Tax monies fund same-sex partner benefits

By Robert DavidsonNews editor, AFA Journal

October 1996 – America’s corporations are adopting the homosexual rights agenda at an ever quickening pace.  Now the first agency with direct ties to the federal government  is succumbing to the spell of homosexual activists, and hundreds of millions of dollars in tax money is subsidizing the “civil rights” deception. The Human Rights Campaign, one of the most active homosexual rights groups in place, says both National Public Radio (NPR) and the Public Broadcasting Service (PBS) now offer insurance coverage for the homosexual partners of their gay employees – a fact that both broadcasting bodies confirm. What that means for the taxpayer is that he is now  subsidizing a lifestyle based on the desire to have sex with someone of one’s own gender.

The money that helps pay for the homosexual insurance comes through the Corporation for Public Broadcasting (CPB) and  staggering sums of money are  involved.  On the federal level alone, CPB has received over $1 billion since 1993 to hand out to PBS, NPR and other public broadcasting concerns, and the meter continues to run. For fiscal year 1997, $315 million will go to the Corporation for Public Broadcasting and an additional $250 million is earmarked for fiscal year 1998.

The direct  federal handout is just the start of the taxpayers’ ties to NPR and PBS.  According to CPB figures for fiscal year 1994, other federal agencies contributed slightly more than $49 million to the $206,250,000 that went to fund the television side of the public broadcasting spectrum, and it doesn’t stop there.  State and local governments chipped in another $294,867,000 and the trip to the public till goes even deeper. State and other public colleges added another $114,694,000.  All told, public funds used just for public television, not radio, in fiscal year 1994 were $665,083,000 or slightly more than 51% of the total monies spent during that time frame, and some taxpayers were taxed not once, not twice but conceivably up to four times.

The fact that NPR and PBS would be the two federally funded agencies to break through the government blockade on providing insurance to the lovers of homosexual employees should not come as a surprise. PBS has established a track record for promoting homosexuality through its programming. Prime examples include the program Portrait of a Marriage about which New York TV critic Marvin Kitman wrote: “Imagine lesbians kissing on public TV...in bed...with a lot of sucking on toes and other emotional moments.  Portrait of a Marriage was so vile that even one public TV station, Prairie Public Television in North Dakota, refused to air the show.  Male homosexuals also get their share of air time. The Lost Language of Cranes is a PBS aired program that tells the story of a father and son revealing their homosexuality, complete with the requisite homosexual love scenes and imagery.

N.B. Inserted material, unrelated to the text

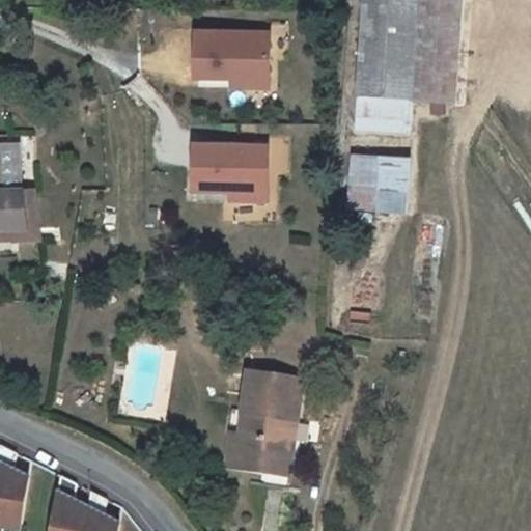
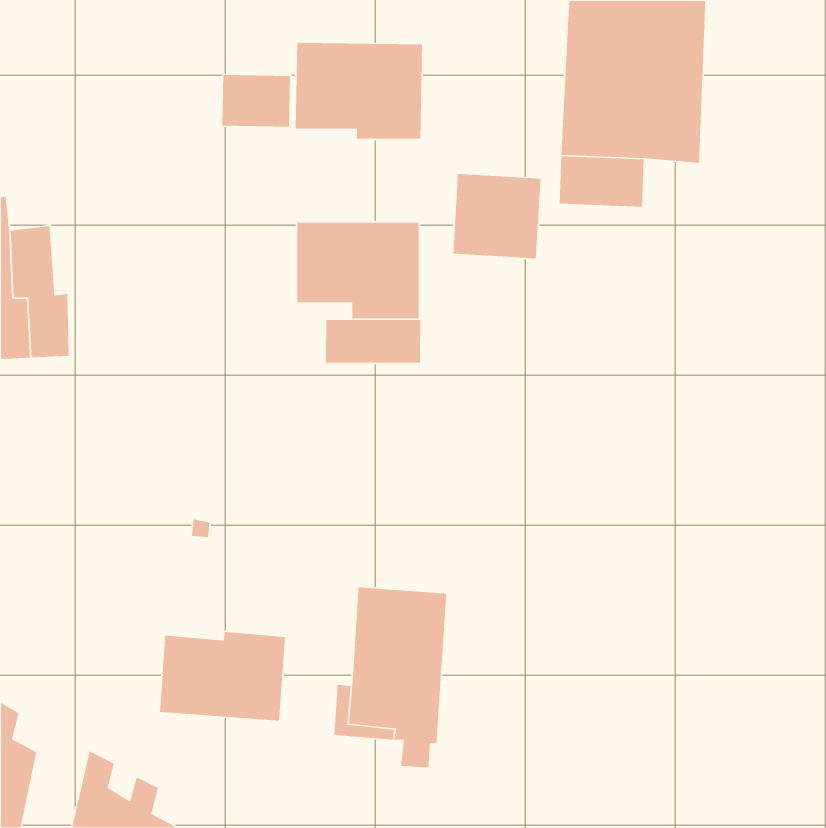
building: none -> [221,74,291,127]
building: [354,155,411,209] -> [452,173,541,259]
building: none -> [325,319,421,364]
building: none -> [159,631,286,722]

The entrance of federally backed agencies into the domestic partnership arena puts the pro-family forces into a different arena as well. With corporate America, those repulsed by the endorsement of the sinful lifestyle can show their displeasure with dollars. In the political arena, contact with Senators and Representatives is the best recourse for the family values supporters who want to see an end to the waste of taxpayer dollars on the PBS and NPR endorsement of homosexuality.